"Je veux qu'elles exercent leur droit démocratique", explique Richard, pour justifier cette reconversion d'un jour en taxi dans la ville de Kisumu, dans l'extrême ouest du pays.
Quelque 19,6 millions de Kényans sont inscrits pour ces élections qui doivent leur permettre d'élire leurs députés, sénateurs, gouverneurs, élus locaux et représentantes des femmes à l'Assemblée.
Le scrutin présidentiel s'annonce très serré entre le sortant Uhuru Kenyatta et l'opposant Raila Odinga. Chaque voix compte. Ce dont sont parfaitement conscients les habitants de Kisumu, un bastion d'Odinga où sa tribu luo est largement majoritaire.
Il ne fait aucun doute que le vétéran, 72 ans, qui tente pour la quatrième fois sa chance à la présidentielle, fera le plein des voix ici. Le président Kenyatta, 55 ans, devrait faire de même dans le centre du pays, sur les terres de son ethnie kikuyu.
Les deux candidats doivent obtenir plus de 50% des voix pour l'emporter dès le premier tour. Pour certains, comme Richard, trouver de nouvelles voix est une quête personnelle.
Les bureaux de vote ont ouvert à 06H00 (03H00 GMT). Mais déjà deux heures auparavant, les klaxons de voitures, le bourdonnement des vuvuzelas et des coups de sifflets stridents avaient retenti dans les rues paisibles de Kisumu, des jeunes gens enthousiastes battant le rappel des électeurs.
'Besoin de changement'
"C'est pour dire aux gens de venir voter", confie George Otieno, tout sourire en sortant un son assourdissant de sa vuvuzela en plastique.
Le jeune homme élancé de 25 ans est parmi les milliers de personnes rassemblées au parc Jomo Kenyatta - du nom du premier chef d'État du Kenya indépendant et père d'Uhuru -, où l'ambiance tient plus de la fête que d'une élection.
Beaucoup ont passé la nuit éveillés, trompant l'ennui avec de l'alcool. Le mot "changement" est proféré de toutes parts, sous forme de simple demande ou de prière.
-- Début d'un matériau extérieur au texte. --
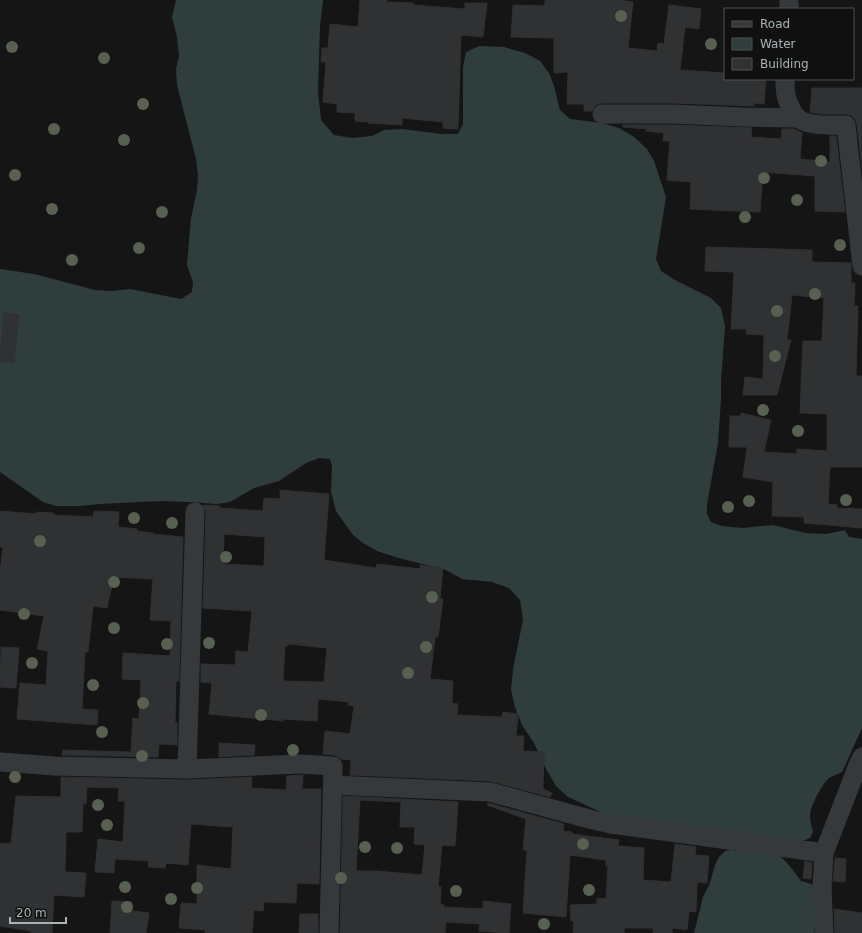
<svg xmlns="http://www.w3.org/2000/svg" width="862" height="933" viewBox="0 0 862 933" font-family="'DejaVu Sans',sans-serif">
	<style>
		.water { fill: #2f3e3d }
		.building { fill: #303132; stroke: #2f3032; fill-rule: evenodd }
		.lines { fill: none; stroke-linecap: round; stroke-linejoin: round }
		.minor { stroke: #36393b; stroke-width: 19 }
		.tree { fill: #586051 }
	</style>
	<rect width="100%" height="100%" fill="#151516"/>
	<g class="water">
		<path d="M176 0H323L320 26 318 92 321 120 334 135 352 138 372 136 384 130 402 129 442 134H458L463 124V67L466 52 479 46 504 47 525 53 540 61 549 73 554 86 560 110 570 119 602 123 619 128 634 137 647 149 654 161 666 197 656 259 661 271 675 280 711 298 721 308 725 326 721 381V399L718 443 707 504V514L711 522 722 526 742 528 773 525 805 533 827 534 845 530 849 537 862 539V728L842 772C837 775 831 776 828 779 821 786 810 807 810 816 810 822 812 827 813 832L810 838 800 842 605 814 568 797 556 786 546 769 534 743 522 725 515 707 511 690 513 669 523 620 520 600 509 588 492 582 462 579 446 570 395 557 377 551 363 543 353 535 336 511 331 492 332 466 330 459 319 458 306 463 279 481 254 488 230 502 217 504 188 502 162 501 99 504 80 506H56L43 502 0 472V269L34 274 95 290 112 291 130 289 181 299 192 292 193 282 187 265 191 218 197 190 198 175 196 159 177 85 176 68 179 56 177 37 172 17Z"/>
		<path d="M731 850 774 854 781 857 789 865 801 881 818 886 814 933H694L703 897 710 883 715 865 719 857 725 851Z"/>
	</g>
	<g class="building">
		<path d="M360 0H387L386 2 414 3V5L465 9V3H487L483 37 461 35 458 129 443 128V122L402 118V125L368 123V122L355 121V113L337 112V104L323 102 326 62H321L322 48H328L330 24 358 27Z"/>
		<path d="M545 0H619L633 2 628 48 657 51 658 43 664 44 669 5 701 9 699 29 685 27 680 70 725 73V79H766L764 104 754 103V106L673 103H602L596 105 592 111H584V104H567L568 72 554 73V38L511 37 513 5 545 6Z"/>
		<path d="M812 88H862V168L857 124 855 119 851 115 846 114H821L810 112Z"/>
		<path d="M623 125H673L752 128 751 137 781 139 782 129H794L802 133 800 159 830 162V136H836L845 212 815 211V176L763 172 760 212 690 209 691 182 667 180 670 141H663L664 133 646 131 647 129 623 127Z"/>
		<path d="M706 247 812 250V262L851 263V283H855L854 306H858L856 376H862V467H830L828 504 837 505V508L862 509V528L804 523V517L772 516 773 482 743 477 747 447H729L730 416H741V413L771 420 764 452 797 454V449L827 451V414L800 413 803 341H822L824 298 792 295 787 340H791L777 395H743L745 377 763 379 764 335 746 334V329H731L734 272 705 271Z"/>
		<path d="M4 313 19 315 14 363 0 361Z"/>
		<path d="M280 490 329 494 324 560 376 568 377 564 420 569V565L443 568 440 598 443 599 438 637H435L430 679 453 681 452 703 458 704 457 715 502 717 503 712 518 714 516 736H524L523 751 544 752 543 789 552 793 550 797 490 781 350 775 351 760 341 759 334 755 323 754 325 731 350 734 354 706 348 705 349 702 318 699 317 721 283 719V721L209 714 212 683 201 682V664L235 665 236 651 248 652 252 611 203 608 206 512 203 505 220 506V508L263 511 264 498 280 499ZM224 534 265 537 264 566 223 564ZM288 644 327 648 324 682 283 681 285 646H288Z"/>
		<path d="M0 511 36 514V512L53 513V515L93 517 94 511 119 512 118 527 137 529V531L153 533V534L183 537 179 681H176L175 723H177V745L159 744 158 757 62 755 63 750 131 752 133 718 139 719 141 680 122 679 123 653 170 656 171 621 150 620 153 579 114 577 107 608 93 606 88 652H85L82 709 98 710 97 725 17 719 20 683 46 685 48 651 37 649 44 616 0 610V572L3 547H0Z"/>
		<path d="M1 647 19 648 16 688 0 687Z"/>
		<path d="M219 743 255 745 254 755 219 757Z"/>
		<path d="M303 775 302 789H321L319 884 297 883 296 903 264 902 263 911 254 910 252 933H205L206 930 179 928 181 903 197 904V865L231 869 233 827 191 824 188 865 166 863 165 868 148 867 149 861 115 859 114 873 95 872 98 839 123 842 125 801H118L119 788 87 787 86 804H83L82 832H66L65 872 86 873 84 897 54 895 52 933H31V931L0 926V843L11 844 16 796 61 797V777L187 780 252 777 251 788 286 790 287 776Z"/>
		<path d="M343 796 458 802 455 846 442 845 438 887H441L440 904 444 905V907L483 909V901L511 904 509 933 479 931 480 924 446 922 445 933H340ZM360 800 401 802 400 827H415L414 844 425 845 422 875 377 871H356Z"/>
		<path d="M488 803 564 824 563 831 572 832V834L619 840 618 846 644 848 643 880 671 882 675 844 696 847 695 855 709 856 707 883 697 882 696 912 689 911 687 930 672 928V933H653V928H624V933H573L574 921H571L570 905 597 904V898L606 899 608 866H606V860L570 855 566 917 523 913 527 850H523L526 819 487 805Z"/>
		<path d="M835 858 846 859 845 882 833 881Z"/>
		<path d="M805 861 812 863 811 879 803 878Z"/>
		<path d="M112 901 132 902V911L149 913 146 933H110Z"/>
		<path d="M834 909 862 913V933H835Z"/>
		<path d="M300 914H318V933H299Z"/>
	</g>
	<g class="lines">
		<g class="minor">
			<path d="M789 9V0"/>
			<path d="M785 79C785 89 785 97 790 106 792 110 794 115 797 117 806 127 833 125 846 125L862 266"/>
			<path d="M602 114H673L741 117 797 118"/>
			<path d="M0 762 55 766 187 769 300 764 333 766 329 933"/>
			<path d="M187 769 195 512"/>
			<path d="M333 785 490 792 589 819 611 824 824 853"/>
			<path d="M824 933 822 887 824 853 858 765 862 757"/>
		</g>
	</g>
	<g class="tree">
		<circle cx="621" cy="16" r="6"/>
		<circle cx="711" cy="44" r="6"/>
		<circle cx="12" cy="47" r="6"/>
		<circle cx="104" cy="58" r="6"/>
		<circle cx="143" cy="104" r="6"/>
		<circle cx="54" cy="129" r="6"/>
		<circle cx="124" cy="140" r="6"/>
		<circle cx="821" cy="161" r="6"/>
		<circle cx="15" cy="175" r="6"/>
		<circle cx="764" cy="178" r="6"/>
		<circle cx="797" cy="200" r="6"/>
		<circle cx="52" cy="209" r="6"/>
		<circle cx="162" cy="212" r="6"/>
		<circle cx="745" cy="217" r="6"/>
		<circle cx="840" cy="245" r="6"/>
		<circle cx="139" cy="248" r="6"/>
		<circle cx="72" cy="260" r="6"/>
		<circle cx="815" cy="294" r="6"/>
		<circle cx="777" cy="311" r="6"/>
		<circle cx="775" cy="356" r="6"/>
		<circle cx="763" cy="410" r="6"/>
		<circle cx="798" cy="431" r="6"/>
		<circle cx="846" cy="500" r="6"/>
		<circle cx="749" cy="501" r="6"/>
		<circle cx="728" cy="507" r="6"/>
		<circle cx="134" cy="518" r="6"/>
		<circle cx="172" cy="523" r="6"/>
		<circle cx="40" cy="541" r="6"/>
		<circle cx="226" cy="557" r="6"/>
		<circle cx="114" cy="582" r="6"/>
		<circle cx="432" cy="597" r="6"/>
		<circle cx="24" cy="614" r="6"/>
		<circle cx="114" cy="628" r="6"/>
		<circle cx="209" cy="643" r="6"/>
		<circle cx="167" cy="644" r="6"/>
		<circle cx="426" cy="647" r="6"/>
		<circle cx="32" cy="663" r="6"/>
		<circle cx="408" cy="673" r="6"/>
		<circle cx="93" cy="685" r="6"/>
		<circle cx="143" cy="703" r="6"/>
		<circle cx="261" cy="715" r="6"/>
		<circle cx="102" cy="732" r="6"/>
		<circle cx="293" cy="750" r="6"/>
		<circle cx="142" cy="756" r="6"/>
		<circle cx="15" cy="777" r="6"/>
		<circle cx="98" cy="805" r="6"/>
		<circle cx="107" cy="825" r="6"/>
		<circle cx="583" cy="844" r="6"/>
		<circle cx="365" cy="847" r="6"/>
		<circle cx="397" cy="848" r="6"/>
		<circle cx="341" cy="878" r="6"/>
		<circle cx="125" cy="887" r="6"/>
		<circle cx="197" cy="888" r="6"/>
		<circle cx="589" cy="890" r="6"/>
		<circle cx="456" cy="891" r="6"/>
		<circle cx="171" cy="899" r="6"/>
		<circle cx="127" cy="907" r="6"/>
		<circle cx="544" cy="924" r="6"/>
	</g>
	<rect x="724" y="8" width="130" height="72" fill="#101011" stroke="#4d5153"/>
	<rect x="732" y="21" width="20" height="6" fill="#36393b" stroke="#4d5153"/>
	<text x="760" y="28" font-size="12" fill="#a8b3b5">Road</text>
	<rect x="732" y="38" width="20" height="12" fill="#2f3e3d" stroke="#4d5153"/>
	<text x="760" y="48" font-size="12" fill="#a8b3b5">Water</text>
	<rect x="732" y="58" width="20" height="12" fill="#303132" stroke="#4d5153"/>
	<text x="760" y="68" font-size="12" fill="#a8b3b5">Building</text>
	<path d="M10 917v6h56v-6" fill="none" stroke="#a8b3b5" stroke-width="2"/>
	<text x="16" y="917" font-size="12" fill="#a8b3b5" stroke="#101011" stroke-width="3" paint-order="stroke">20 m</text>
</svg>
"On a besoin de changement", assène George, un vendeur de chaussures d'occasion. "Le coût de la vie est très élevé, mais le niveau de vie est très bas. Le gouvernement garde tout l'argent dans sa poche et il n'y a rien pour nous."
Les allégations de corruption sont indissociables de la vie politique kényane, qui depuis des générations est organisée selon des lignes de fracture ethniques, les différentes communautés attendant que leurs leaders leur fassent profiter des largesses de l'État.
John Odundu, 40 ans, qui marche sur une béquille, est venu voter avec sa fille de six ans, Immaculate, vêtue d'une parka rose. "Elle est une très grande supportrice de Raila, elle dit qu'elle vient voter pour lui", plaisante-t-il.
John est un Luo et a voté pour Odinga. Ce qui ne l'empêche pas de se plaindre du "tribalisme" dont ferait preuve le gouvernement Kenyatta, et d'insister sur le fait qu'Odinga a gagné sa voix pour ses projets en faveur des pauvres et non pour des raisons ethniques.
Voter, c'est 'ma passion'
"Si quelqu'un d'autre était venu avec les mêmes politiques (qu'Odinga), même s'il était Kikuyu, on aurait voté pour lui", affirme-t-il.
Ronald Ngala, 42 ans, un agent immobilier portant un t-shirt rouge "Kenya Forever" sous son costume, avait hâte de voter et d'ensuite inciter d'autres à faire de même.
Après avoir mis son bulletin dans l'urne, il a sauté dans sa Toyota pour gagner un hôpital proche, où il prévoyait de prendre des patients pour les emmener vers leurs bureaux de vote. Voter, dit-il, c'est "ma passion".
La détermination de chacun à voter - et gagner - laisse nombre de personnes inquiètes à l'idée que ni Kenyatta, ni Odinga n'acceptent la défaite.
Cette perspective n'est guère rassurante dans un pays où les résultats des élections sont fréquemment contestés, ce qui s'accompagne le plus souvent de violences.
"Quand vous allez à la bataille - comme moi aujourd'hui je vais à la bataille pour Raila - vous êtes sûrs que vous allez gagner", assène Richard. "Il n'est pas question de se demander pourquoi vous pourriez ne pas gagner. Nous sommes sûrs que nous allons gagner."
Fort de cette certitude, il enfourche à nouveau sa moto pour trouver d'autres électeurs perdus.